Q2, (g) Because the variable being measured in this experiment (dependent variable) is the accuracy score on the critical questions and not the accuracy score on the filler questions, despite the fact that Emily’s participants made more mistakes on the filler questions than David’s participants did, this finding would not have any impact on the conclusions drawn from the study.
Question 3:
Q3. The first step is to establish what will be measured as the dependent variable (e.g. number of correct answers in a multiple choice test) and what will be manipulated by the experimenter as the independent variable (vocal and non-vocal music). It is important to narrow down the range of possible students by specifying nationality, gender, age and what subject they are studying so that the participants are representative of a wider group. The sample should be large enough to enable the generalization of the findings. Even when there is no risk of individual differences as the same participants are used in both conditions, there are differences in participants over time. For this reason, it is important to use sufficient participants to ensure that their average behaviour overcomes differences over time. It is also relevant to define what the students are meant to read (e.g. a chapter about research methods) and how much time they have to perform this task. The researcher should control how much understanding of research methods the participants already possess and ensure that they did not learn about methods outside the experimental setting. All variables need to be defined into measurable factors.

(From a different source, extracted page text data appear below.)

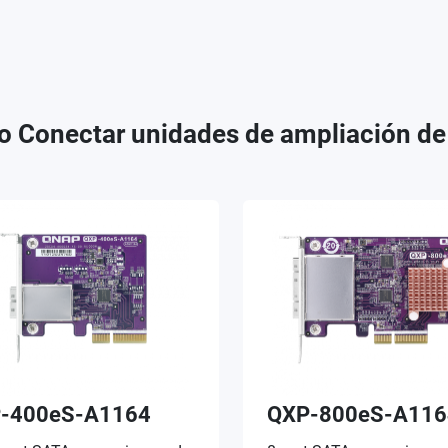
o Conectar unidades de ampliación d
-400eS-A1164
QXP-800eS-A116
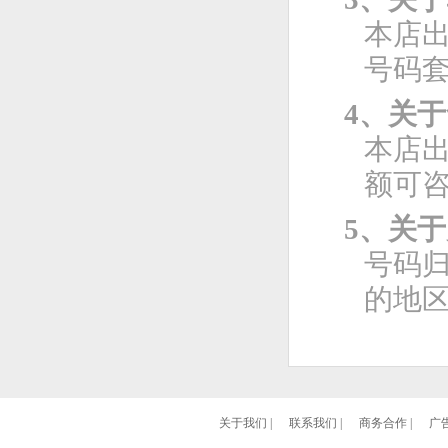
本店
号码
4、关
本店
额可
5、关
号码
的地
关于我们
|
联系我们
|
商务合作
|
广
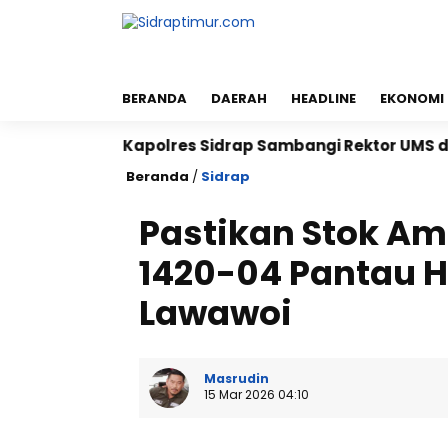
BERANDA
DAERAH
HEADLINE
EKONOMI
g
Kapolres Sidrap Sambangi Rektor UMS dan UNISAN
Beranda
/
Sidrap
Pastikan Stok Am
1420-04 Pantau 
Lawawoi
Masrudin
15 Mar 2026 04:10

To remove all possible confounding variables it is necessary that both conditions present the same social situation (students sitting in small groups or in isolation), they are confronted with the same learning material and the reading in both conditions takes place at the same time of the day. The participants should be given the conditions in different orders to counterbalance the practice effect. Also the order in which the material is presented should be randomised to maximize the potential effect of the independent variable and minimize the potential effect of order effects. We can expect participants to perform better in the second condition and it could affect the dependent variable.
The experimenter should remain objective without trying to influence the outcome. Instructions should be given in a standard way for both conditions without giving away anything that could influence the participants. The duration of the experiment should not be too long to avoid fatigue effects.